───── Provided records

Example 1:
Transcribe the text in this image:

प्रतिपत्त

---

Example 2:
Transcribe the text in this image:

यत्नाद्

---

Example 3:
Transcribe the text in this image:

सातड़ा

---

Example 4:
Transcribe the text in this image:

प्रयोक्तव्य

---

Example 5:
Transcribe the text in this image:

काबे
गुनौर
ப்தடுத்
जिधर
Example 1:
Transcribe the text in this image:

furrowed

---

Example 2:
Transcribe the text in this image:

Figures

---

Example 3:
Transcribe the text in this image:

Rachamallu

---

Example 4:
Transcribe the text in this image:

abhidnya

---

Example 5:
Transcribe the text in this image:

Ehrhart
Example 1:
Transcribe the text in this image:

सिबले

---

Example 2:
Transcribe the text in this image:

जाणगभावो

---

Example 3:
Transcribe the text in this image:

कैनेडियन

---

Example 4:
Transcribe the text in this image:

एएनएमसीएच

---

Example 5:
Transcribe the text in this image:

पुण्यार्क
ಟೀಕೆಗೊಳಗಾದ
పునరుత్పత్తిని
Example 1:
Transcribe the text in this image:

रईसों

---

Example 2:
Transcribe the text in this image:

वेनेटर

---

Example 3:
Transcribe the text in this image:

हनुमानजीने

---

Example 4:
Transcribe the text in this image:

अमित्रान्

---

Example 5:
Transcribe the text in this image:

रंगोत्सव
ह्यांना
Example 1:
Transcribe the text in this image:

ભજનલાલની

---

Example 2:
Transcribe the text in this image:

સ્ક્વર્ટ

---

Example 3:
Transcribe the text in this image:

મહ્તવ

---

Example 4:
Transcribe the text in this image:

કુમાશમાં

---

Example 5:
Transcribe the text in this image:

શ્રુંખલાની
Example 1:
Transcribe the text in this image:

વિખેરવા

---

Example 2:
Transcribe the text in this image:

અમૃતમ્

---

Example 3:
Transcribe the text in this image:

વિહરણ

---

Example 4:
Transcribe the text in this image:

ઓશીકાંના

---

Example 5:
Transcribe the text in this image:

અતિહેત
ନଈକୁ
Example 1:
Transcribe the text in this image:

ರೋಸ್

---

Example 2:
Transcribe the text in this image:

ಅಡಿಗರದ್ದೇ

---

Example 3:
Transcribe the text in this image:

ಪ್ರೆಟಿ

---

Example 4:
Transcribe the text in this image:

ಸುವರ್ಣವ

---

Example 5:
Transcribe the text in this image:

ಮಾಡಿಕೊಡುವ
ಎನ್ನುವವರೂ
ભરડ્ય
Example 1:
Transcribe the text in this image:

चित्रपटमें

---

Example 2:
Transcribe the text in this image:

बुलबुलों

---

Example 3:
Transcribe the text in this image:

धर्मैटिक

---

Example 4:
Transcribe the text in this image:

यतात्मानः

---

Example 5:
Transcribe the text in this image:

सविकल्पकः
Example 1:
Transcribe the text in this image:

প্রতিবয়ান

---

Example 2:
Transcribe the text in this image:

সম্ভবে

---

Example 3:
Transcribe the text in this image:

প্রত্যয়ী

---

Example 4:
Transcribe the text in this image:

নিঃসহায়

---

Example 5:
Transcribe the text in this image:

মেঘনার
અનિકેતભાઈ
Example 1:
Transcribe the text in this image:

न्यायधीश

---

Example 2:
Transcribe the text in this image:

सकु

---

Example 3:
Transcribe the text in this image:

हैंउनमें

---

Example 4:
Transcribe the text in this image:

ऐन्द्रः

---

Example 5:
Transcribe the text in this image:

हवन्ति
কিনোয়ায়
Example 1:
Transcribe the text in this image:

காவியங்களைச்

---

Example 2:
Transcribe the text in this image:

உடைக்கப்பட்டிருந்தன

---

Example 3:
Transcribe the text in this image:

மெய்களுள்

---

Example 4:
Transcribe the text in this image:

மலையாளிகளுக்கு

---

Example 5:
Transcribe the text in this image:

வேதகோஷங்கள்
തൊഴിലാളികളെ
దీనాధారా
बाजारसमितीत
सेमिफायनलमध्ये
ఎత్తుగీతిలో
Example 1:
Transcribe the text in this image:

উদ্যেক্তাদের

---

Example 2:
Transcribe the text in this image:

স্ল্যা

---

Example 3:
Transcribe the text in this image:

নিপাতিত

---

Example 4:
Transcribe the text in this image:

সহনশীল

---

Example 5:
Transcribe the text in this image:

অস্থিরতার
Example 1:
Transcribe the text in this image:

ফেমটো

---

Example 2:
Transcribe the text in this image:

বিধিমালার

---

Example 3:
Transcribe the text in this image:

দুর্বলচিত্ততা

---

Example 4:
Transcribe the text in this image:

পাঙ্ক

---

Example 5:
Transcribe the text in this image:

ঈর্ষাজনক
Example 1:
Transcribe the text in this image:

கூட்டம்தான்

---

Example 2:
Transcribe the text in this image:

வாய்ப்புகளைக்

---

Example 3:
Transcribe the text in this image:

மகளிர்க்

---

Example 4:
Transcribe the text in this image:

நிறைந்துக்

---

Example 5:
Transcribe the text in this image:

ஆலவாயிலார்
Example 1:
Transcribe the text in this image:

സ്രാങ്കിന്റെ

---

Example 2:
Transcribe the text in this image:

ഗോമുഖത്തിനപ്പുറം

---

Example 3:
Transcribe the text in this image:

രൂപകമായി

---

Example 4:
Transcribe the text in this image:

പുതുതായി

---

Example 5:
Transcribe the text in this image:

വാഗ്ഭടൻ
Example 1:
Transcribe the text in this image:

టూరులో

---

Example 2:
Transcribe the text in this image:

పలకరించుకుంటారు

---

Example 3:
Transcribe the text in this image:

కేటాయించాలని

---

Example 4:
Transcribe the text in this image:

──────────

Nothing in the records should change when you repeat them all.

Example 1:
Transcribe the text in this image:

प्रतिपत्त

---

Example 2:
Transcribe the text in this image:

यत्नाद्

---

Example 3:
Transcribe the text in this image:

सातड़ा

---

Example 4:
Transcribe the text in this image:

प्रयोक्तव्य

---

Example 5:
Transcribe the text in this image:

काबे
गुनौर
ப்தடுத்
जिधर
Example 1:
Transcribe the text in this image:

furrowed

---

Example 2:
Transcribe the text in this image:

Figures

---

Example 3:
Transcribe the text in this image:

Rachamallu

---

Example 4:
Transcribe the text in this image:

abhidnya

---

Example 5:
Transcribe the text in this image:

Ehrhart
Example 1:
Transcribe the text in this image:

सिबले

---

Example 2:
Transcribe the text in this image:

जाणगभावो

---

Example 3:
Transcribe the text in this image:

कैनेडियन

---

Example 4:
Transcribe the text in this image:

एएनएमसीएच

---

Example 5:
Transcribe the text in this image:

पुण्यार्क
ಟೀಕೆಗೊಳಗಾದ
పునరుత్పత్తిని
Example 1:
Transcribe the text in this image:

रईसों

---

Example 2:
Transcribe the text in this image:

वेनेटर

---

Example 3:
Transcribe the text in this image:

हनुमानजीने

---

Example 4:
Transcribe the text in this image:

अमित्रान्

---

Example 5:
Transcribe the text in this image:

रंगोत्सव
ह्यांना
Example 1:
Transcribe the text in this image:

ભજનલાલની

---

Example 2:
Transcribe the text in this image:

સ્ક્વર્ટ

---

Example 3:
Transcribe the text in this image:

મહ્તવ

---

Example 4:
Transcribe the text in this image:

કુમાશમાં

---

Example 5:
Transcribe the text in this image:

શ્રુંખલાની
Example 1:
Transcribe the text in this image:

વિખેરવા

---

Example 2:
Transcribe the text in this image:

અમૃતમ્

---

Example 3:
Transcribe the text in this image:

વિહરણ

---

Example 4:
Transcribe the text in this image:

ઓશીકાંના

---

Example 5:
Transcribe the text in this image:

અતિહેત
ନଈକୁ
Example 1:
Transcribe the text in this image:

ರೋಸ್

---

Example 2:
Transcribe the text in this image:

ಅಡಿಗರದ್ದೇ

---

Example 3:
Transcribe the text in this image:

ಪ್ರೆಟಿ

---

Example 4:
Transcribe the text in this image:

ಸುವರ್ಣವ

---

Example 5:
Transcribe the text in this image:

ಮಾಡಿಕೊಡುವ
ಎನ್ನುವವರೂ
ભરડ્ય
Example 1:
Transcribe the text in this image:

चित्रपटमें

---

Example 2:
Transcribe the text in this image:

बुलबुलों

---

Example 3:
Transcribe the text in this image:

धर्मैटिक

---

Example 4:
Transcribe the text in this image:

यतात्मानः

---

Example 5:
Transcribe the text in this image:

सविकल्पकः
Example 1:
Transcribe the text in this image:

প্রতিবয়ান

---

Example 2:
Transcribe the text in this image:

সম্ভবে

---

Example 3:
Transcribe the text in this image:

প্রত্যয়ী

---

Example 4:
Transcribe the text in this image:

নিঃসহায়

---

Example 5:
Transcribe the text in this image:

মেঘনার
અનિકેતભાઈ
Example 1:
Transcribe the text in this image:

न्यायधीश

---

Example 2:
Transcribe the text in this image:

सकु

---

Example 3:
Transcribe the text in this image:

हैंउनमें

---

Example 4:
Transcribe the text in this image:

ऐन्द्रः

---

Example 5:
Transcribe the text in this image:

हवन्ति
কিনোয়ায়
Example 1:
Transcribe the text in this image:

காவியங்களைச்

---

Example 2:
Transcribe the text in this image:

உடைக்கப்பட்டிருந்தன

---

Example 3:
Transcribe the text in this image:

மெய்களுள்

---

Example 4:
Transcribe the text in this image:

மலையாளிகளுக்கு

---

Example 5:
Transcribe the text in this image:

வேதகோஷங்கள்
തൊഴിലാളികളെ
దీనాధారా
बाजारसमितीत
सेमिफायनलमध्ये
ఎత్తుగీతిలో
Example 1:
Transcribe the text in this image:

উদ্যেক্তাদের

---

Example 2:
Transcribe the text in this image:

স্ল্যা

---

Example 3:
Transcribe the text in this image:

নিপাতিত

---

Example 4:
Transcribe the text in this image:

সহনশীল

---

Example 5:
Transcribe the text in this image:

অস্থিরতার
Example 1:
Transcribe the text in this image:

ফেমটো

---

Example 2:
Transcribe the text in this image:

বিধিমালার

---

Example 3:
Transcribe the text in this image:

দুর্বলচিত্ততা

---

Example 4:
Transcribe the text in this image:

পাঙ্ক

---

Example 5:
Transcribe the text in this image:

ঈর্ষাজনক
Example 1:
Transcribe the text in this image:

கூட்டம்தான்

---

Example 2:
Transcribe the text in this image:

வாய்ப்புகளைக்

---

Example 3:
Transcribe the text in this image:

மகளிர்க்

---

Example 4:
Transcribe the text in this image:

நிறைந்துக்

---

Example 5:
Transcribe the text in this image:

ஆலவாயிலார்
Example 1:
Transcribe the text in this image:

സ്രാങ്കിന്റെ

---

Example 2:
Transcribe the text in this image:

ഗോമുഖത്തിനപ്പുറം

---

Example 3:
Transcribe the text in this image:

രൂപകമായി

---

Example 4:
Transcribe the text in this image:

പുതുതായി

---

Example 5:
Transcribe the text in this image:

വാഗ്ഭടൻ
Example 1:
Transcribe the text in this image:

టూరులో

---

Example 2:
Transcribe the text in this image:

పలకరించుకుంటారు

---

Example 3:
Transcribe the text in this image:

కేటాయించాలని

---

Example 4:
Transcribe the text in this image:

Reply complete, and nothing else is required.